Data excerpt

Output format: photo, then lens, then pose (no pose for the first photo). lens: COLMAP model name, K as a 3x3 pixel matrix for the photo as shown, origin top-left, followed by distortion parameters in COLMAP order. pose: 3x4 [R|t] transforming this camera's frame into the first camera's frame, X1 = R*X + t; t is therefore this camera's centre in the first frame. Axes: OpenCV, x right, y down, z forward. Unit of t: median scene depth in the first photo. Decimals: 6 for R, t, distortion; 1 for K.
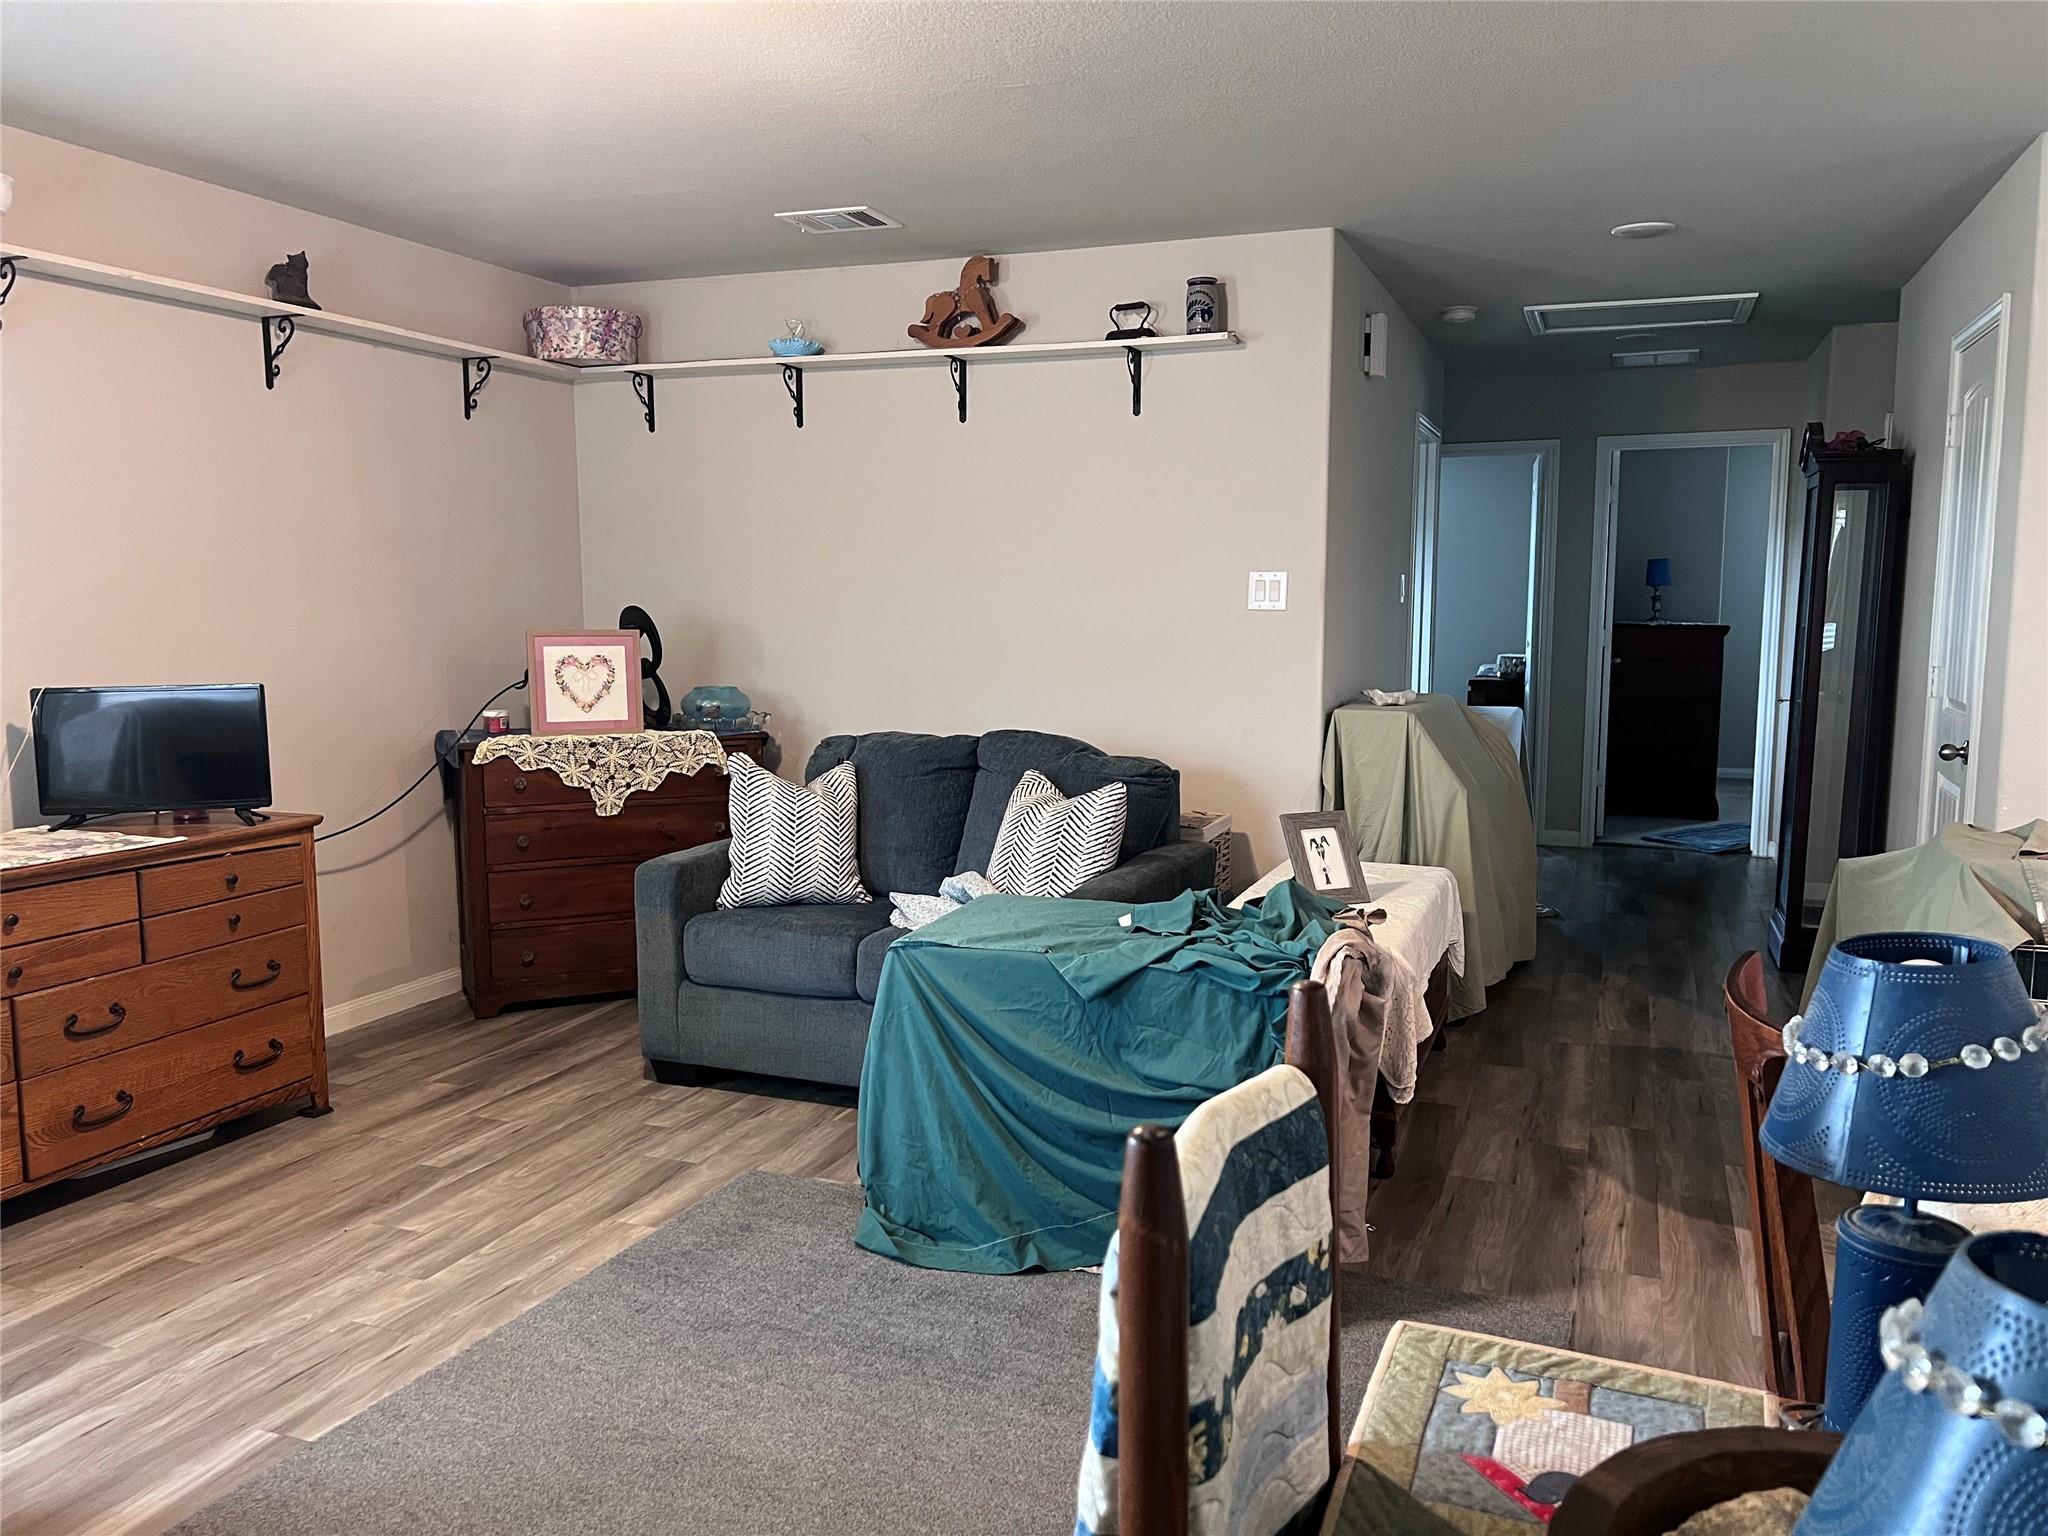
lens RADIAL K [[1546.0, 0, 1038.3], [0, 1546.0, 781.5], [0, 0, 1]] dist [0.058637, -0.067741]
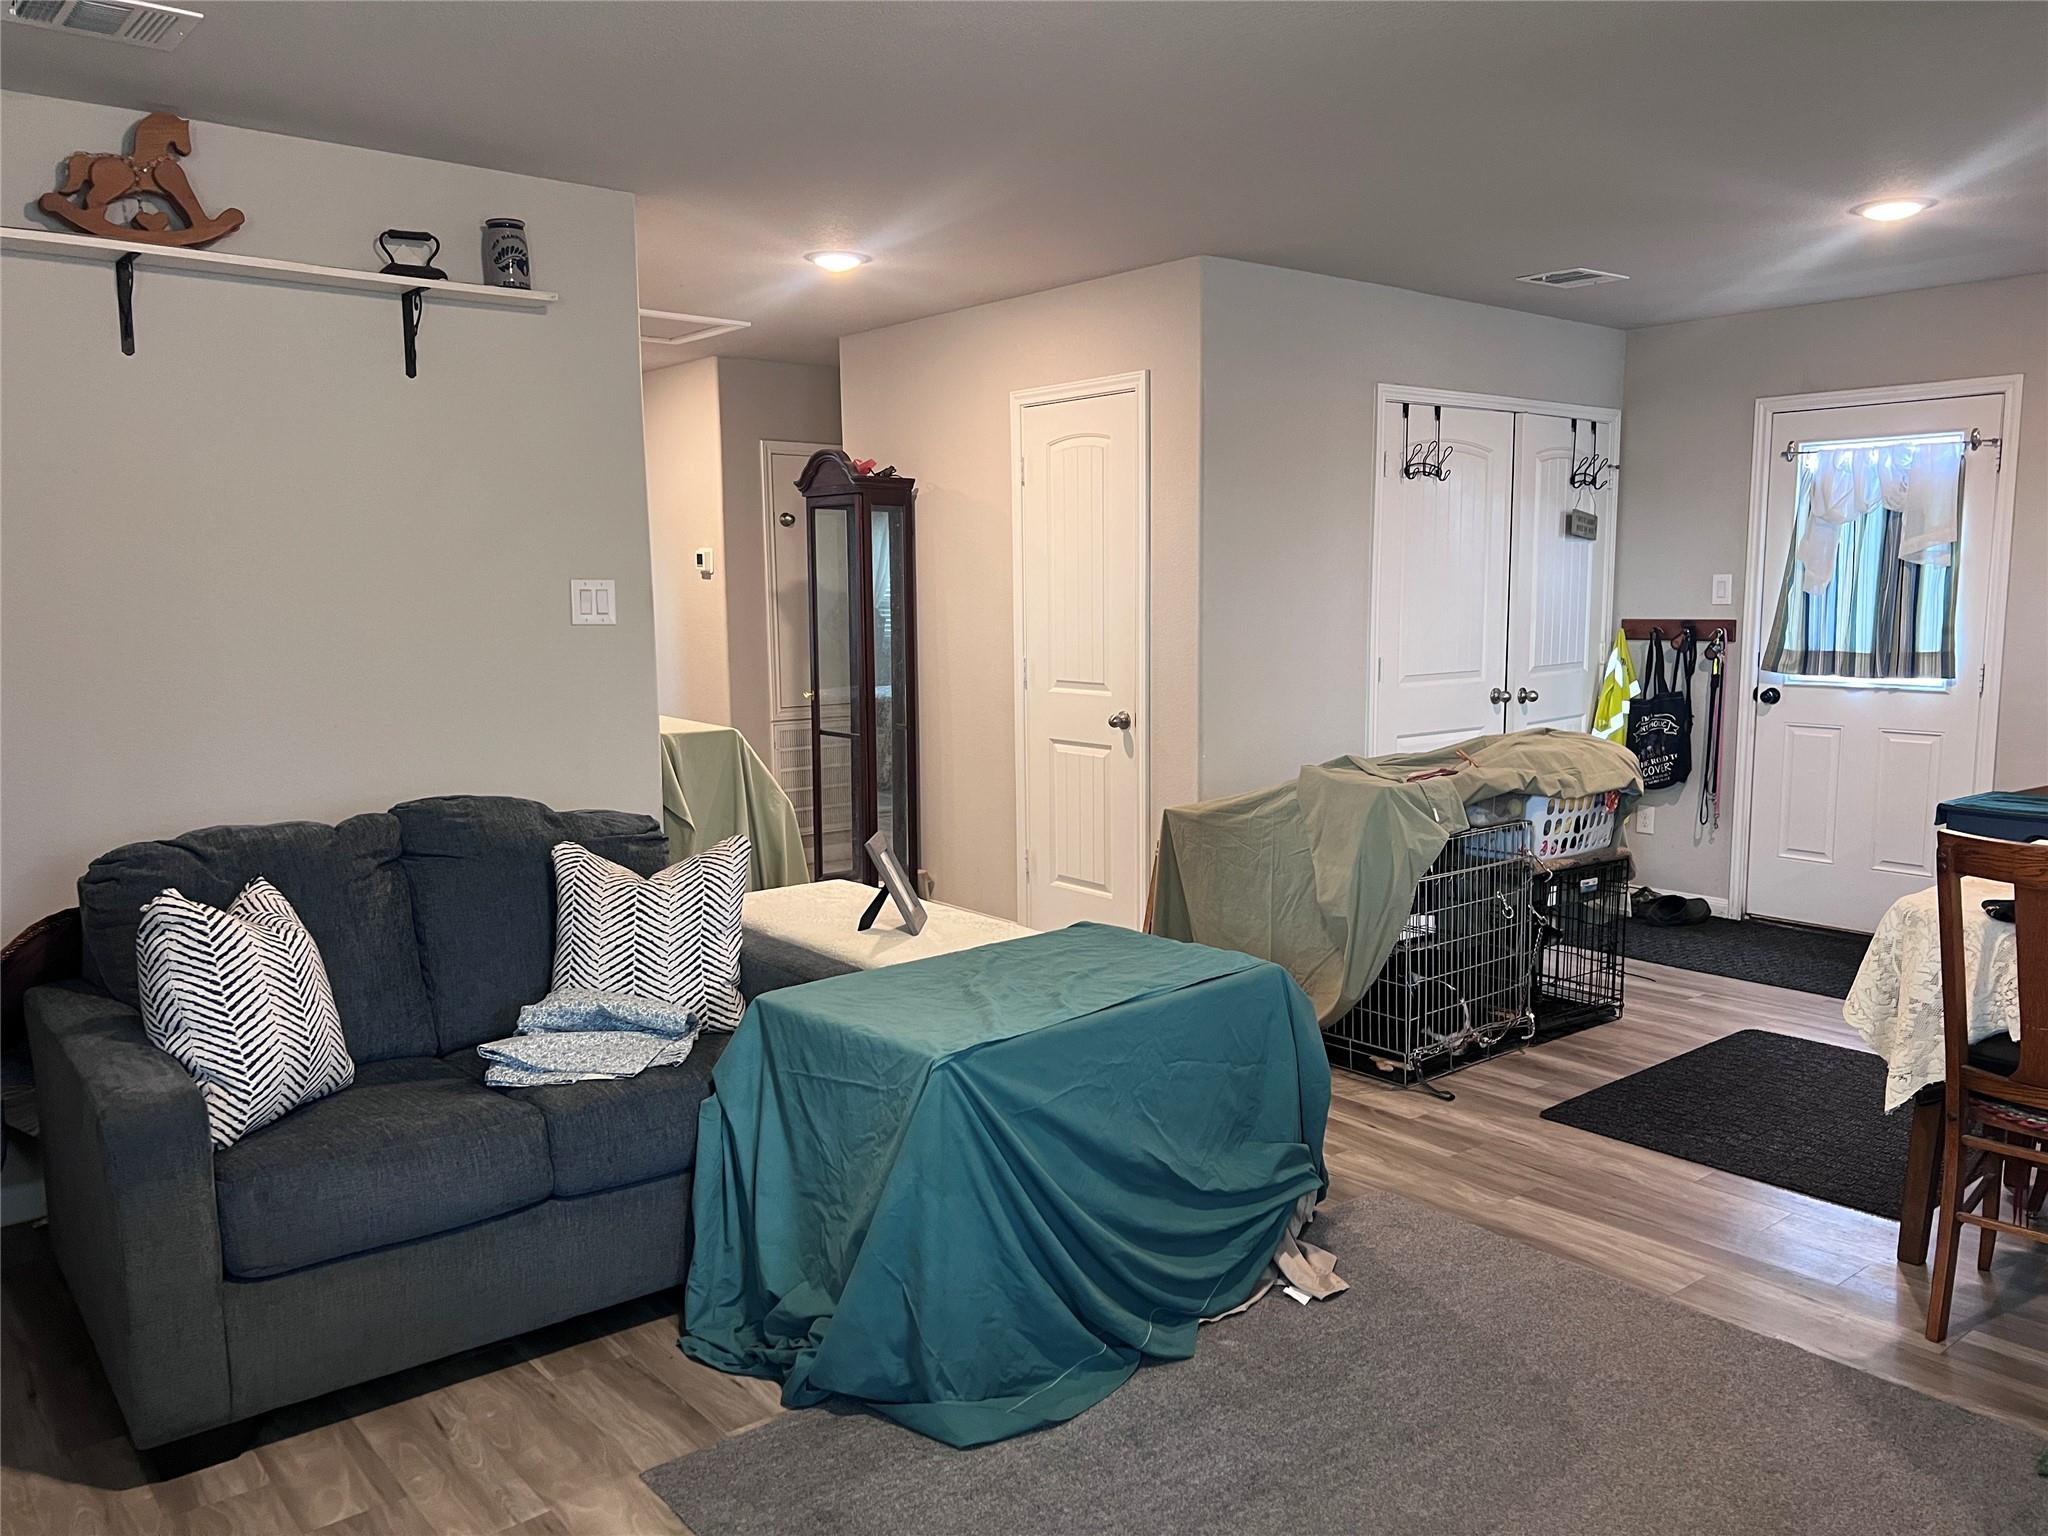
lens RADIAL K [[1546.0, 0, 1037.9], [0, 1546.0, 778.3], [0, 0, 1]] dist [0.058637, -0.067741]
pose [[0.487499, -0.115039, 0.865512, -0.484140], [0.116964, 0.990952, 0.065832, -0.054466], [-0.865254, 0.069140, 0.496544, 0.365732]]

Exercise description
Update all of the lines above by replacing "Decimals" with "Decimal places" and changing nothing else. Leave the pictures out of your answer.

Result for this exercise
Output format: photo, then lens, then pose (no pose for the first photo). lens: COLMAP model name, K as a 3x3 pixel matrix for the photo as shown, origin top-left, followed by distortion parameters in COLMAP order. pose: 3x4 [R|t] transforming this camera's frame into the first camera's frame, X1 = R*X + t; t is therefore this camera's centre in the first frame. Axes: OpenCV, x right, y down, z forward. Unit of t: median scene depth in the first photo. Decimal places: 6 for R, t, distortion; 1 for K.
lens RADIAL K [[1546.0, 0, 1038.3], [0, 1546.0, 781.5], [0, 0, 1]] dist [0.058637, -0.067741]
lens RADIAL K [[1546.0, 0, 1037.9], [0, 1546.0, 778.3], [0, 0, 1]] dist [0.058637, -0.067741]
pose [[0.487499, -0.115039, 0.865512, -0.484140], [0.116964, 0.990952, 0.065832, -0.054466], [-0.865254, 0.069140, 0.496544, 0.365732]]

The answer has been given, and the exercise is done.